Journal Article 13.1 Williams, C. (2012). Got power? Contexts, 11(2), 80–80. doi:10.1177/1536504212446471
Abstract: Sociologist Christine Williams reflects on how she, as a feminist professor, advises her students to get power.
Learning Objective: 13.2: Discuss the importance of power and privilege in societies.
Summary: A feminist sociologist uses her understanding of power to advise students in their future careers.

Journal Article 13.2 Davies, W. (2017). Elite power under advanced neoliberalism. Theory, Culture & Society, 34(5–6), 227–250. doi:10.1177/0263276417715072
Abstract: The financial crisis, and associated scandals, created a sense of a juridical deficit with regard to the financial sector. Forms of independent judgement within the sector appeared compromised, while judgement over the sector seemed unattainable. Elites, in the classical Millsian sense of those taking tacitly coordinated “big decisions” over the rest of the public, seemed absent. This article argues that the eradication of jurisdictional elites is an effect of neoliberalism, as articulated most coherently by Hayek. It characterizes the neoliberal project as an effort to elevate “unconscious” processes over “conscious” ones, which in practice means elevating cybernetic, non-human systems and processes over discursive spheres of politics and judgement. Yet such a system still produces its own types of elite power, which come to consist in acts of translation, rather than judgement. Firstly, there are “cyborg intermediaries”: elites which operate largely within the system of codes, data, screens and prices. Secondly, there are “diplomatic intermediaries”: elites who come to narrate and justify what markets (and associated technologies and bodies) are “saying.” The paper draws on Lazzarato’s work on signifying vs asignifying semiotics in order to articulate this, and concludes by considering the types of elite crisis which these forms of power tend to produce.
Learning Objective: 13.3: Compare the key points of the pluralist and elite theories of power.

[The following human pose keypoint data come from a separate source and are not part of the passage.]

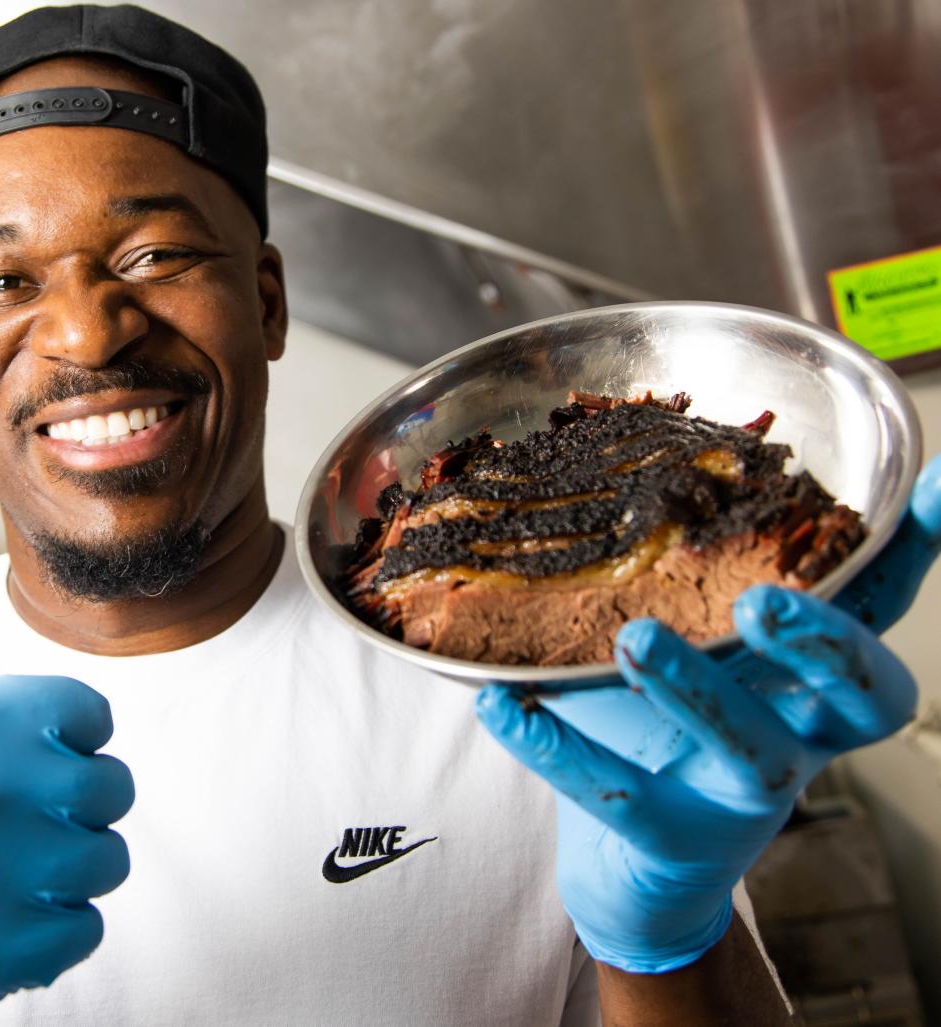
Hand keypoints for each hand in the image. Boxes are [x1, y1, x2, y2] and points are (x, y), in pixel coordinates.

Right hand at [0, 478, 132, 1012]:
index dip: (67, 733)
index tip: (21, 749)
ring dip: (68, 864)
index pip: (97, 715)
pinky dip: (53, 929)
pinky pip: (84, 933)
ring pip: (107, 862)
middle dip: (78, 800)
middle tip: (18, 810)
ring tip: (6, 858)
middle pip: (115, 790)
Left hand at [476, 454, 940, 972]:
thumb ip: (686, 580)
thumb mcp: (689, 646)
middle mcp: (798, 734)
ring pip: (750, 748)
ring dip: (696, 692)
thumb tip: (642, 463)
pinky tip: (502, 703)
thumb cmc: (664, 728)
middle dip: (824, 643)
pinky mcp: (671, 839)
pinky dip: (555, 746)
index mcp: (808, 677)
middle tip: (760, 600)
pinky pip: (615, 794)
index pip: (878, 609)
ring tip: (635, 640)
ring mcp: (741, 796)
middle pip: (858, 694)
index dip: (915, 551)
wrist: (633, 860)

Summary: The author takes a novel approach to the notion of elites within the neoliberal system. In addition, human components, there are non-human elite systems that operate to bolster the power of those with the most privilege.

Journal Article 13.3 Wedel, J. R. (2017). From power elites to influence elites: Resetting elite studies for the 21st century, Theory, Culture, & Society, 34(5–6), 153–178. doi:10.1177/0263276417715311
Abstract: The dominant theory of elite power, grounded in Weberian bureaucracy, has analyzed elites in terms of stable positions at the top of enduring institutions. Today, many conditions that spawned these stable “command posts” no longer prevail, and elite power thus warrants rethinking. This article advances an argument about contemporary “influence elites.” The way they are organized and the modus operandi they employ to wield influence enable them to evade public accountability, a hallmark of a democratic society. Three cases are presented, first to investigate changes in how elites operate and, second, to examine varying configurations in which the new elites are organized. The cases demonstrate that influence elites intermesh hierarchies and networks, serve as connectors, and coordinate influence from multiple, moving perches, inside and outside official structures. Their flexible and multi-positioned organizing modes call for reconsidering elite theory and grappling with the implications of these elites for democratic society.
Learning Objective: 13.3: Compare the key points of the pluralist and elite theories of power.
Summary: Conditions of the21st century have transformed elites, and how they influence society and social networks. Wedel invites us to take what we already know about elite theories of power and expand upon it to meet the changing demands of our times.